• EXERCISE DESCRIPTION
Since the pictures are not wanted, reproduce only the rest of the records, exactly as given.

• SOURCE MATERIAL
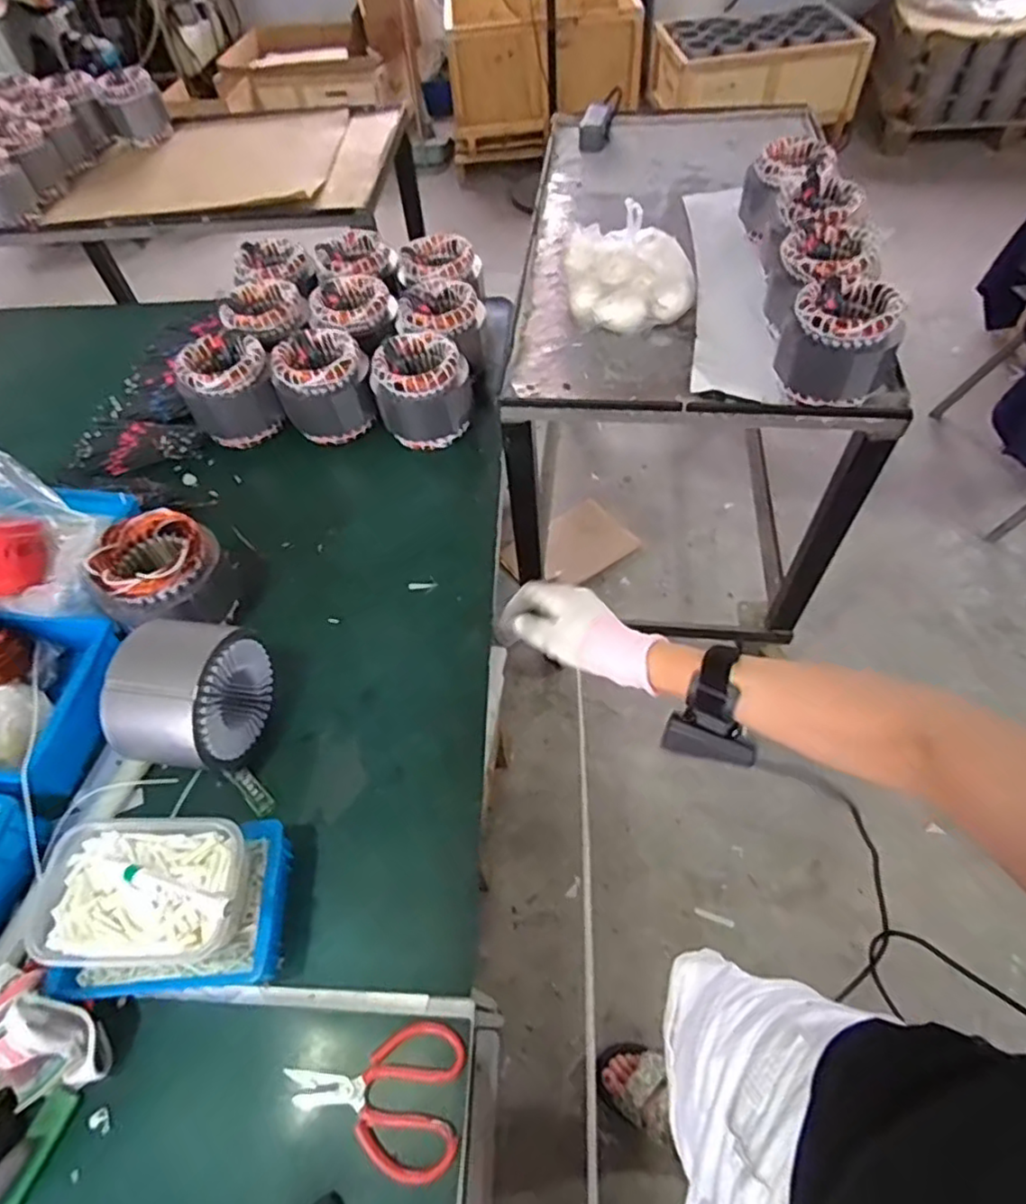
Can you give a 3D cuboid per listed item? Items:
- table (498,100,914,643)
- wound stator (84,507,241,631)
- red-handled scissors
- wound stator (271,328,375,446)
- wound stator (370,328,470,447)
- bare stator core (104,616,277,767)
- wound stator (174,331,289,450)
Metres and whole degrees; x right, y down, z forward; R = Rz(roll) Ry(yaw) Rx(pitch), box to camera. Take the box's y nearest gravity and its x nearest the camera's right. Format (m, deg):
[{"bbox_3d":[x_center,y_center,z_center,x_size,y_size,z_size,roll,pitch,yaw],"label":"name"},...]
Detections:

• REPLY TO THE TASK
Can you give a 3D cuboid per listed item? Items:
- table (498,100,914,643)
- wound stator (84,507,241,631)
- red-handled scissors
- wound stator (271,328,375,446)
- wound stator (370,328,470,447)
- bare stator core (104,616,277,767)
- wound stator (174,331,289,450)
Metres and whole degrees; x right, y down, z forward; R = Rz(roll) Ry(yaw) Rx(pitch), box to camera. Take the box's y nearest gravity and its x nearest the camera's right. Format (m, deg):
[{"bbox_3d":[x_center,y_center,z_center,x_size,y_size,z_size,roll,pitch,yaw],"label":"name"},...]
Detections:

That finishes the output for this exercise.